*** Opening Extracted text ***

The independence criteria set out in Art. 129.3 of the Act of May 11, 2017 on Statutory Auditors, Audit Firms and Public Oversight (the "Act on Auditors") and in Principle 2.3 of the "Best Practice for GPW Listed Companies 2021" were satisfied by the following of the Supervisory Board members listed above: Jacek Pogonowski and Lidia Banach-Hoheker.

3. INDEPENDENCE OF SUPERVISORY BOARD MEMBERS

As at the date of this Report, the Members of the Supervisory Board who meet the independence criteria set out in Art. 129.3 of the Act on Auditors and Principle 2.3 of the "Best Practices for WSE Listed Companies 2021" are: Lidia Banach-Hoheker and Jacek Pogonowski.

Save for Mikołaj Wojciechowski, Chairman of the Supervisory Board and member of the Audit Committee, having family links to Sebastian Wojciechowski, President of the Management Board and a shareholder holding as at the date of this Report 38,79% of the share capital and total voting rights in the Company, other members of the Supervisory Board have no actual and material links with any shareholder holding 5% or more of total voting rights in the Company.

4. SUMMARY OF THE ACTIVITIES OF THE SUPERVISORY BOARD IN 2025

The Supervisory Board exercises ongoing supervision over the Company's business in each area of its activity. In 2025, the Supervisory Board performed its duties under the applicable laws and regulations and the Company's Articles of Association.

In 2025, the Supervisory Board held five meetings. The average attendance of Supervisory Board members at the meetings in 2025 was 85%.


In 2025, the Supervisory Board adopted seventeen resolutions, of which fifteen were adopted at Supervisory Board meetings, and two were adopted by means of direct remote communication without a meeting.

*** Closing Extracted text ***
*** Opening Dataset extract ***

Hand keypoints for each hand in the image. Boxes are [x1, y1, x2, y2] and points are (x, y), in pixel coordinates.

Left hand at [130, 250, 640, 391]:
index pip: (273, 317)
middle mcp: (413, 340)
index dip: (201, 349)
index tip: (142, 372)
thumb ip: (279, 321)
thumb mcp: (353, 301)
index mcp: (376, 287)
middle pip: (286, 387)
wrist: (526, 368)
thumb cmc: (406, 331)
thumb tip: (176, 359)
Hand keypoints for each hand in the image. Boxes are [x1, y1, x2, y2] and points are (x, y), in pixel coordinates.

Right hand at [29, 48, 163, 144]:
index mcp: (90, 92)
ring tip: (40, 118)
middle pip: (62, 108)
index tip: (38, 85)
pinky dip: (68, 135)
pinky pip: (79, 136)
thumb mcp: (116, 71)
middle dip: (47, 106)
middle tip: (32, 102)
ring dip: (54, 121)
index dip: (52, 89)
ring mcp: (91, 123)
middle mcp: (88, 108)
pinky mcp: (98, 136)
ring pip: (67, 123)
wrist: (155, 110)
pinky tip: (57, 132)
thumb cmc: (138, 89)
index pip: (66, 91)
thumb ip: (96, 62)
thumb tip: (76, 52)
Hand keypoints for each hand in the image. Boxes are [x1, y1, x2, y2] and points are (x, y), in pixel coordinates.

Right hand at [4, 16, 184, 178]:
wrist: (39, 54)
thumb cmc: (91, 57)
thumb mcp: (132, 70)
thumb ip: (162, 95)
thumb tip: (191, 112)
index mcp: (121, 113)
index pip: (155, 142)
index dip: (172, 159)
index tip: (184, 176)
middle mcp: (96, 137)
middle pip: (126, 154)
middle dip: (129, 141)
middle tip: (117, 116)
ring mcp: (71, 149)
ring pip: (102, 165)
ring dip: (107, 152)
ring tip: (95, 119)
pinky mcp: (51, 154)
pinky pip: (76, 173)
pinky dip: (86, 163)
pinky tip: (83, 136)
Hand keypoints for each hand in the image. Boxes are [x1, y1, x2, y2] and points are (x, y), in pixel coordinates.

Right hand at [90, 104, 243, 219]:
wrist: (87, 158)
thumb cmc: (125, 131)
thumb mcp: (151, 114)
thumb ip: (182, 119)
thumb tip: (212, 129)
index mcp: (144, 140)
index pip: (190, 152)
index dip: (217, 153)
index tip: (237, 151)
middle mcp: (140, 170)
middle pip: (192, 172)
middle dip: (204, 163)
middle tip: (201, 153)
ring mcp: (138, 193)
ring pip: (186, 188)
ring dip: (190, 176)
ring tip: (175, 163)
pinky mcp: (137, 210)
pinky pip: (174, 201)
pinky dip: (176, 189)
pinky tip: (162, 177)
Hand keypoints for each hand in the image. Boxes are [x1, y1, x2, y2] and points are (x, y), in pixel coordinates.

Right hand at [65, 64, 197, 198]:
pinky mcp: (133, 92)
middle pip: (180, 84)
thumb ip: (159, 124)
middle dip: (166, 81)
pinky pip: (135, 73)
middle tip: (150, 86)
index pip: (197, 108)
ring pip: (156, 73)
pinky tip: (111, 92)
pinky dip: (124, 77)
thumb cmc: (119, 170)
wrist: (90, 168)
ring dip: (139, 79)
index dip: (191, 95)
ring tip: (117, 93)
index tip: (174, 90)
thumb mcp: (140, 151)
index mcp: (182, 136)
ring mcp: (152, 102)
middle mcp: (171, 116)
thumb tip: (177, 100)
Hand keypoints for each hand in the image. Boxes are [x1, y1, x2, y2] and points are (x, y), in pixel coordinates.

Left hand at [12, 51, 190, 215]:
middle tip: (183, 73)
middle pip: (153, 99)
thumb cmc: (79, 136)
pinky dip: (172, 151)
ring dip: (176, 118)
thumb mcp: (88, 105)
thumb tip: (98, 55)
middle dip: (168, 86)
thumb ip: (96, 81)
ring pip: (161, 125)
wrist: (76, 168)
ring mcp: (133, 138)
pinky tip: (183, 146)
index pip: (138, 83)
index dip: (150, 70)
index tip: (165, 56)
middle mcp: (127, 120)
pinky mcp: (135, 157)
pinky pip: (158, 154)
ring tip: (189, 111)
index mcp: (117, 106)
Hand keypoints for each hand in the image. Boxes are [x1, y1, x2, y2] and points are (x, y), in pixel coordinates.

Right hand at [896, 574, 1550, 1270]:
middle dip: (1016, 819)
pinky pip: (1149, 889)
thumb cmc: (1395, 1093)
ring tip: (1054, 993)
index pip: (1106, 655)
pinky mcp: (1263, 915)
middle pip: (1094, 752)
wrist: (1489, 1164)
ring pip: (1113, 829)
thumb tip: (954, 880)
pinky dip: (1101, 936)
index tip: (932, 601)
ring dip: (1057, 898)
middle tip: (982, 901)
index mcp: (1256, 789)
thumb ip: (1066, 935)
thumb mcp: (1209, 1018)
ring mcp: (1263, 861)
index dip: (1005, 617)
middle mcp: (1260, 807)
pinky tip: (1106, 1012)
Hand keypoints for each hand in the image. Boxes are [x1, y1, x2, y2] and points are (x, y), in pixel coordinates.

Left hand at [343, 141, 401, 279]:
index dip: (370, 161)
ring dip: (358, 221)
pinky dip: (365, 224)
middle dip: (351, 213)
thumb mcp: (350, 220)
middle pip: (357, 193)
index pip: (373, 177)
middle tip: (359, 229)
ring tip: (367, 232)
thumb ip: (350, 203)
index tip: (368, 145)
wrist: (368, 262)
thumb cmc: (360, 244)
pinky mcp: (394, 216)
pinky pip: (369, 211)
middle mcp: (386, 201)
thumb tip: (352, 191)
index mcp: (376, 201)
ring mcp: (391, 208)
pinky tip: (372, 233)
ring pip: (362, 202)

*** Closing Dataset extract ***

What the task requires: Retype word for word the portion of the Supervisory Board report above, from "4. SUMMARY OF" up to and including "2025 was 85%.".

Solution:
4. SUMMARY OF THE ACTIVITIES OF THE SUPERVISORY BOARD IN 2025

The Supervisory Board exercises ongoing supervision over the Company's business in each area of its activity. In 2025, the Supervisory Board performed its duties under the applicable laws and regulations and the Company's Articles of Association.

In 2025, the Supervisory Board held five meetings. The average attendance of Supervisory Board members at the meetings in 2025 was 85%.